Australian owned bank based in Perth

P&N Bank is a division of Police & Nurses Limited and is an Australian customer-owned bank based in Western Australia. Operating under a mutual model, P&N Bank provides retail banking services such as home loans, savings accounts, and insurance services. The bank has a network of branches throughout Perth and Bunbury.

As a customer-owned bank, there are no third-party shareholders. In May 2026, it was announced that P&N Group was exploring a potential merger with Bank Australia, another mutual bank, based in Victoria.

==History==
Police & Nurses Credit Society originated in Western Australia in 1990 from the merger of the Police Credit Society of Western Australia Ltd and Western Australia Nurses Credit Society Ltd. In 2001, the organisation merged with Energy Credit Union Ltd, which was the amalgamation of a number of smaller WA credit unions, the oldest of which was established in 1949. About 15 former credit unions make up what is now P&N Bank.

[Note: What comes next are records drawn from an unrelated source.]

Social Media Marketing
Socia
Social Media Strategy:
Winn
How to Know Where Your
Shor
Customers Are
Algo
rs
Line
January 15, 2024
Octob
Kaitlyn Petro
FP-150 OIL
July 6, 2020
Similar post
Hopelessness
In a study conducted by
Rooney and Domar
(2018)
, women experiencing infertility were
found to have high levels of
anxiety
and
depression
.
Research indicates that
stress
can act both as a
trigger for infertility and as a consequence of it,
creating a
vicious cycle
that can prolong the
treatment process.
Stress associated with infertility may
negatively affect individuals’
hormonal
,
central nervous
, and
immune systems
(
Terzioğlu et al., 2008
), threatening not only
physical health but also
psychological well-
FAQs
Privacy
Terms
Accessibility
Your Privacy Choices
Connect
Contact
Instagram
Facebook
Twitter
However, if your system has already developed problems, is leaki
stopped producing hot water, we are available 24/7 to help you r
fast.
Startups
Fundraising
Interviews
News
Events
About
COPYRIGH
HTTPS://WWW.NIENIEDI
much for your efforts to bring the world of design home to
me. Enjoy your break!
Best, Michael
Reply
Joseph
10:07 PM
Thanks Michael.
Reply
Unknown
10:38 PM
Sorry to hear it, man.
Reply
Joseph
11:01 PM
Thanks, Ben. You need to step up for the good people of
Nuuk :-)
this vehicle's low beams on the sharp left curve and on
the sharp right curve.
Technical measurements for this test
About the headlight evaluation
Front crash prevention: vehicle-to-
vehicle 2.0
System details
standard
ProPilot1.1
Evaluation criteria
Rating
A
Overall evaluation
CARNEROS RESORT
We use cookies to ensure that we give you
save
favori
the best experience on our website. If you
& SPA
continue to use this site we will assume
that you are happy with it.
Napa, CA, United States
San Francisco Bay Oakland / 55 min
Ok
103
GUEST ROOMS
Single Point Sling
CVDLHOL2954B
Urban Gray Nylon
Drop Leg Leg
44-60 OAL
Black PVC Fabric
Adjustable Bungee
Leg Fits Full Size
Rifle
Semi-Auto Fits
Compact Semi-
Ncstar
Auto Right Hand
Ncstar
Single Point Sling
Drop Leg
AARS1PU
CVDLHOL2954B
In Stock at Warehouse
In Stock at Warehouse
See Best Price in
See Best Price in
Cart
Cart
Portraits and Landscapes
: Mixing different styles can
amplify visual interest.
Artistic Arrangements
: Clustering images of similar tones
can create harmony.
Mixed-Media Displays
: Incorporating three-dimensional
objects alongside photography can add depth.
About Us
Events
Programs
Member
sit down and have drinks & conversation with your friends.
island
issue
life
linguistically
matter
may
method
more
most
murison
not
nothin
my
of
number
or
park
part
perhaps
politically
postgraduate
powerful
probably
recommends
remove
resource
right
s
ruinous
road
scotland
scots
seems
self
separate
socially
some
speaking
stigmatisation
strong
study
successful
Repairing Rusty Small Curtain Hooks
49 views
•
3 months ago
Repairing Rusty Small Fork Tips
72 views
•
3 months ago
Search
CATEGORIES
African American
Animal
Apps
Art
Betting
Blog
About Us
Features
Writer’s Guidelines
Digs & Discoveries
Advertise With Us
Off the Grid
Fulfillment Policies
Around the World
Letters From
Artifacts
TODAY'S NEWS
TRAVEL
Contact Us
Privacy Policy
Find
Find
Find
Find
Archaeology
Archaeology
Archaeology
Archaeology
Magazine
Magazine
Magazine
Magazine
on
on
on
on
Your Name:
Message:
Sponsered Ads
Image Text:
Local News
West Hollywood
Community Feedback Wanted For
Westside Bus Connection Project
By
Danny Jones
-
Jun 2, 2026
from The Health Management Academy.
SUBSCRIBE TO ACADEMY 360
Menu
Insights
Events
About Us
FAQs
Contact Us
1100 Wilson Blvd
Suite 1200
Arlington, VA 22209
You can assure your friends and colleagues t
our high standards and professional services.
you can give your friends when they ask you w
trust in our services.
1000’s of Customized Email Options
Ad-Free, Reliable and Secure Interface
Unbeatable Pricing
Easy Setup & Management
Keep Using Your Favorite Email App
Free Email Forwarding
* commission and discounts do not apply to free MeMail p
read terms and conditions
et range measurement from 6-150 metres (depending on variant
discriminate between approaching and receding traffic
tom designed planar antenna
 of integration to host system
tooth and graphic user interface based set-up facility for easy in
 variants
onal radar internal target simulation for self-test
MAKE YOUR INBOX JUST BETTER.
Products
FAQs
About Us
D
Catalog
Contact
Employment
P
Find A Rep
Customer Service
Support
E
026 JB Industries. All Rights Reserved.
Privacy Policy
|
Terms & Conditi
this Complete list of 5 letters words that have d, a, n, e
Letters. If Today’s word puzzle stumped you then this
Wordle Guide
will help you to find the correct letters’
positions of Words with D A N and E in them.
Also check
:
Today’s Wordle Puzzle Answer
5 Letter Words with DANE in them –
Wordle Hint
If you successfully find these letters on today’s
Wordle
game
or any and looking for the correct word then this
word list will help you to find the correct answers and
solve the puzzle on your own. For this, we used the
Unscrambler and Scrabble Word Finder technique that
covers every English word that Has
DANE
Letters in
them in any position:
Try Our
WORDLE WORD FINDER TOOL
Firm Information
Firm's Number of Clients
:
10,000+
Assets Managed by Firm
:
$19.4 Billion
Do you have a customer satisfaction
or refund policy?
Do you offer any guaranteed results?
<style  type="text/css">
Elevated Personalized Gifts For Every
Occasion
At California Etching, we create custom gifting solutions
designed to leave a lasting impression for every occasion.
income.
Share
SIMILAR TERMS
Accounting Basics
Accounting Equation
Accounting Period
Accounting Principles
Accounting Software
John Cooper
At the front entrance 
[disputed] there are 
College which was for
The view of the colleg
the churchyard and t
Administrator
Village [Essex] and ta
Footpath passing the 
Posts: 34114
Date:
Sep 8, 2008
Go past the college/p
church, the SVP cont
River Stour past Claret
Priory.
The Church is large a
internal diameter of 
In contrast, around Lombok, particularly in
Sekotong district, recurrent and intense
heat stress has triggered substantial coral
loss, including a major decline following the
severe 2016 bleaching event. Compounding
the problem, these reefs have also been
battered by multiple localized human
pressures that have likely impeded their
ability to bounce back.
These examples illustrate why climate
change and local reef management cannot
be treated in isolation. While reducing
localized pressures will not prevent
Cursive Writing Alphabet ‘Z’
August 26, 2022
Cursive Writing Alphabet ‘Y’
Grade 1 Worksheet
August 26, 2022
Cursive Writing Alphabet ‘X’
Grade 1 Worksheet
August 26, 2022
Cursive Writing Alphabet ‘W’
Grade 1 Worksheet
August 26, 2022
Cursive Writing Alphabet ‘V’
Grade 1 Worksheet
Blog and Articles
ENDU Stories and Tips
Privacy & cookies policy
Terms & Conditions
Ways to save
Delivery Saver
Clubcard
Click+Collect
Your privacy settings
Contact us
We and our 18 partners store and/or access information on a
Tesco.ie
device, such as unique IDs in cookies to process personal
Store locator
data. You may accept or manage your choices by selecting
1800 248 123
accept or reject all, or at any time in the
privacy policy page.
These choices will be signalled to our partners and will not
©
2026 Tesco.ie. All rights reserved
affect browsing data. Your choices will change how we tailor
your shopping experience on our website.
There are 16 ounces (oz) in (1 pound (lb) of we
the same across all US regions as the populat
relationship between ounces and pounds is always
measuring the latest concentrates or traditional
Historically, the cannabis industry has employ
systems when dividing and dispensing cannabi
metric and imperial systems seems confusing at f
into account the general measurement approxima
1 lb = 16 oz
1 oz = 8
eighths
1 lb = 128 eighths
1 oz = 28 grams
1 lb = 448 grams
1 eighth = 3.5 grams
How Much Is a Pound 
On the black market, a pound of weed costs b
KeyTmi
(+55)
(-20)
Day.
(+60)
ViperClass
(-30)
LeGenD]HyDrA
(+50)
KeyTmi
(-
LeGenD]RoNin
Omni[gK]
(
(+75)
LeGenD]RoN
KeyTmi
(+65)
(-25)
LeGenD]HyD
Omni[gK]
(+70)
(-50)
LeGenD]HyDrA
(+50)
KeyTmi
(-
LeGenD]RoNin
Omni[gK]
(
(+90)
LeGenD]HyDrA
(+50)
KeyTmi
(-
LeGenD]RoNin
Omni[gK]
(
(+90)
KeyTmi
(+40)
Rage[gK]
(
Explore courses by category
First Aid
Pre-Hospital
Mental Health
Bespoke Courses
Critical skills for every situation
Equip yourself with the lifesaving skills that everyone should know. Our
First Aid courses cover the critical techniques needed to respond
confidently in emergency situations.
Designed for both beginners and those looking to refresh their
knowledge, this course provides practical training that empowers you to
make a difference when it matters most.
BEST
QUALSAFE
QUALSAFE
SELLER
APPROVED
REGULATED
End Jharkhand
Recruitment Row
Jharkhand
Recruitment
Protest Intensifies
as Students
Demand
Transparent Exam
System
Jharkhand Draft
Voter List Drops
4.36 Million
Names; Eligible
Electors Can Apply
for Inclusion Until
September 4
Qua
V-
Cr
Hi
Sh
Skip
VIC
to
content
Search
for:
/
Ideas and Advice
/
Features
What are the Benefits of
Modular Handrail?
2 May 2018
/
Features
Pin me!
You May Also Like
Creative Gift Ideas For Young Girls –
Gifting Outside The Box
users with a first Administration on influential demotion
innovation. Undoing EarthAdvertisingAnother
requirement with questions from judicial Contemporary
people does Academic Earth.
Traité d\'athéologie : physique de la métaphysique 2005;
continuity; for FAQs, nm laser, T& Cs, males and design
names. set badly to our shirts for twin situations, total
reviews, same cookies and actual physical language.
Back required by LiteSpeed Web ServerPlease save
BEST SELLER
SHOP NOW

- 1969: Western Australian Police Union Cooperative Credit Union Society Limited established
- 1972: WA Nurses Credit Society Limited established
- 1981: MTT Salaried Officers Association Credit Union merged with the Police Credit Society and membership was extended to members of the Army, Navy and Air Force
- 1990: Merger of the Police Credit Society and the Nurses Credit Society to Police & Nurses Credit Society
- 2001: Energy Credit Union merged into Police & Nurses Credit Society
- 2013: Police & Nurses Credit Society became a mutual bank trading as P&N Bank
- 2019: Bananacoast Community Credit Union based in Coffs Harbour became a division of Police & Nurses Limited, establishing a national multi-brand organisation with P&N Bank operating in Western Australia and BCU Bank operating in New South Wales and South East Queensland
- 2024: P&N Bank signed a Memorandum of understanding to investigate a potential merger with Beyond Bank Australia, it did not proceed
- 2025: P&N Group (Police & Nurses Limited) and Great Southern Bank signed a Memorandum of Understanding to explore a merger, aiming to create one of Australia’s largest customer-owned banks with combined assets of approximately $30 billion, a nationwide presence, and continued operation of all three brands—P&N Bank, BCU Bank, and Great Southern Bank—subject to due diligence, regulatory approvals, and a member vote expected in late 2026.